La critique d’art affirme qu’elle s’est permis de faire un parallèle entre Rachid Allagui et le poète français Jacques Prévert, vu plusieurs points de ressemblance. Elle affirme que Prévert était nul en français mais cela ne l’a pas empêché de devenir un grand poète et Rachid Bouallagui est daltonien; mais cela ne l’a pas empêché de devenir un artistique peintre notoire. Ainsi Prévert n’était pas destiné à devenir le grand poète qu’il est; Rachid Allagui n’était pas amené à devenir un grand peintre.
Autre ressemblance ,« Jacques Prévert était le chantre des petites gens de Paris et Rachid Allagui celui des petites gens de Tunis et de Cologne ». A savoir que le poète français et le peintre tuniso-allemand vouent un grand amour aux petites gens. La critique parle de « simplicité plurielle qui rejaillit dans les tableau de Rachid Allagui ». L’artiste n’a pas cessé de peindre les femmes dans ces tableaux où il braque la lumière sur la beauté intérieure. « La femme est toujours sujet dans ses toiles et non un objet », lance-t-elle. « Pour Rachid, la femme incarne le mouvement de la vie qui s’oppose à l’immobilisme de l’absurde. Elle est ni fragile, ni gracile ».

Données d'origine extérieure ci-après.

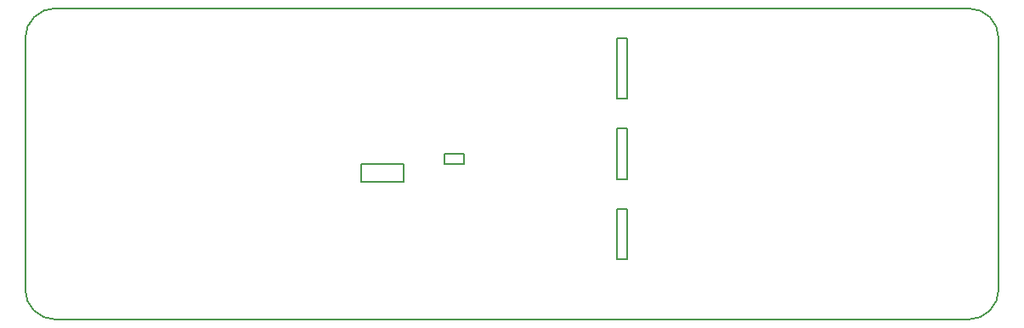
<source format=gbr>
G04 #@! TF.GenerationSoftware,KiCad,Pcbnew,(5.0.1)-3*
G04 #@! TF.CreationDate,2021-02-16T20:13:23+05:45*
G04 #@! TF.ProjectId,Power,506F7765722E6B696361645F70636200,rev?*
G04 #@! TF.SameCoordinates,Original*
G04 #@! TF.FileFunction,Profile,NP*
%FSLAX46Y46*%
G04 Gerber Fmt 4.6, Leading zero omitted, Abs format (unit mm)*
G04 Created by KiCad (PCBNEW (5.0.1)-3) date 2/16/2021 8:13:23 PM*
%MOMM*%
%LPD*%
G01*
G04 APERTURE LIST*
%ADD10C,0.200000*%
%ADD11C,0.150000*%
G04 APERTURE END LIST*
D10*
X186750000Y-55500000D02*
X186750000Y-54500000D01*
X188750000Y-55500000D02*
X186750000Y-55500000D01*
X188750000Y-54500000D02*
X188750000Y-55500000D01*
X186750000Y-54500000D02*
X188750000Y-54500000D01*
X178500000Y-57250000D02*
X178500000Y-55500000D01*
X182750000Y-57250000D02*
X178500000Y-57250000D01*
X182750000Y-55500000D02*
X182750000Y-57250000D01*
X178500000Y-55500000D02*
X182750000Y-55500000D01*
D11*
X239000000Y-40000000D02*
G75*
G02X242000000Y-43000000I0J-3000000D01*
G01*
X242000000Y-68000000D02*
G75*
G02X239000000Y-71000000I-3000000J0D01*
G01*
X148000000Y-71000000D02*
G75*
G02X145000000Y-68000000I0J3000000D01*
G01*
X145000000Y-43000000D02*
G75*
G02X148000000Y-40000000I3000000J0D01*
G01*
X145000000Y-68000000D02*
X145000000Y-43000000D01*
X239000000Y-71000000D02*
X148000000Y-71000000D01*
X242000000Y-43000000D02*
X242000000Y-68000000D01*
X148000000Y-40000000D02*
X239000000Y-40000000D01*
X204000000Y-65000000D02*
X204000000Y-60000000D01*
X205000000Y-65000000D02*
X204000000Y-65000000D01*
X205000000Y-60000000D02*
X205000000Y-65000000D01*
X204000000Y-60000000D02*
X205000000Y-60000000D01*
X204000000Y-57000000D02*
X204000000Y-52000000D01*
X205000000Y-57000000D02*
X204000000Y-57000000D01*
X205000000Y-52000000D02*
X205000000Y-57000000D01*
X204000000Y-52000000D02*
X205000000Y-52000000D01*
X204000000Y-49000000D02*
X204000000Y-43000000D01*
X205000000Y-49000000D02*
X204000000Y-49000000D01*
X205000000Y-43000000D02*
X205000000Y-49000000D01*
X204000000Y-43000000D02*
X205000000Y-43000000D01*
M02*

</source>
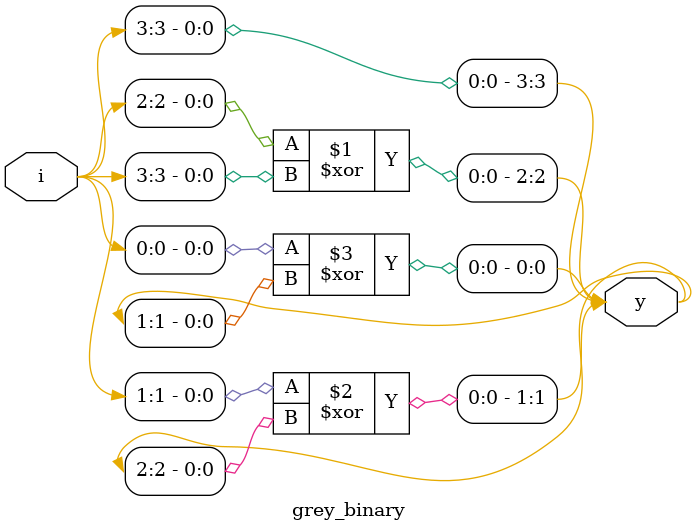
<source format=v>
module grey_binary(input [3:0]i,output [3:0]y);
  assign y[3]=i[3];
  assign y[2]=i[2]^y[3];
  assign y[1]=i[1]^y[2];
  assign y[0]=i[0]^y[1];
endmodule
</source>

70 ans d’exposition et aucune ride
Rachid Allagui a derrière lui près de 70 ans d’exposition, de peinture, d’interview. « Je ne compte plus les galeries où j’ai exposé ou les journalistes qui m’ont interviewé ». Revenant sur le livre, il le considère comme un « livre colossal », réalisé par les soins d’une « grande critique d’art ». Il indique qu’il a ouvert sa galerie à Cologne depuis 15 ans où les artistes exposent. Par la même occasion, il ne manque pas d’étaler les spécificités de Cologne comme ville propice à l’art et la créativité. Quant à sa démarche artistique, l’intervenant affirme qu’il saisit le moment et l’immortalise dans ses toiles.
« Je raconte la vie, ce que j’ai vu, les monuments touristiques, les monuments culturels, les coutumes et les traditions que ce soit de ma ville que de la ville qui m’a adopté. J’ai trouvé un créneau entre l’Afrique et l’Europe ». L’artiste indique, également, qu’il ne s’intéresse pas aux sujets sombres comme les guerres et les massacre. « Je cherche la joie de vivre », confie-t-il.
Né en 1940 dans la Médina de Tunis, Rachid Allagui est rentré aux Beaux-arts de Tunis à l’âge de 15 ans. En 1961, il intègre les Beaux-arts de Cologne. En 1990, il ouvre sa propre galerie à Cologne. Ses œuvres ont été exposées dans le monde entier : en Europe (Paris, Londres, Prague, Vienne, Budapest, Stockholm, Copenhague), en Amérique, au Caire et à Istanbul; et bien sûr en Tunisie et en Allemagne.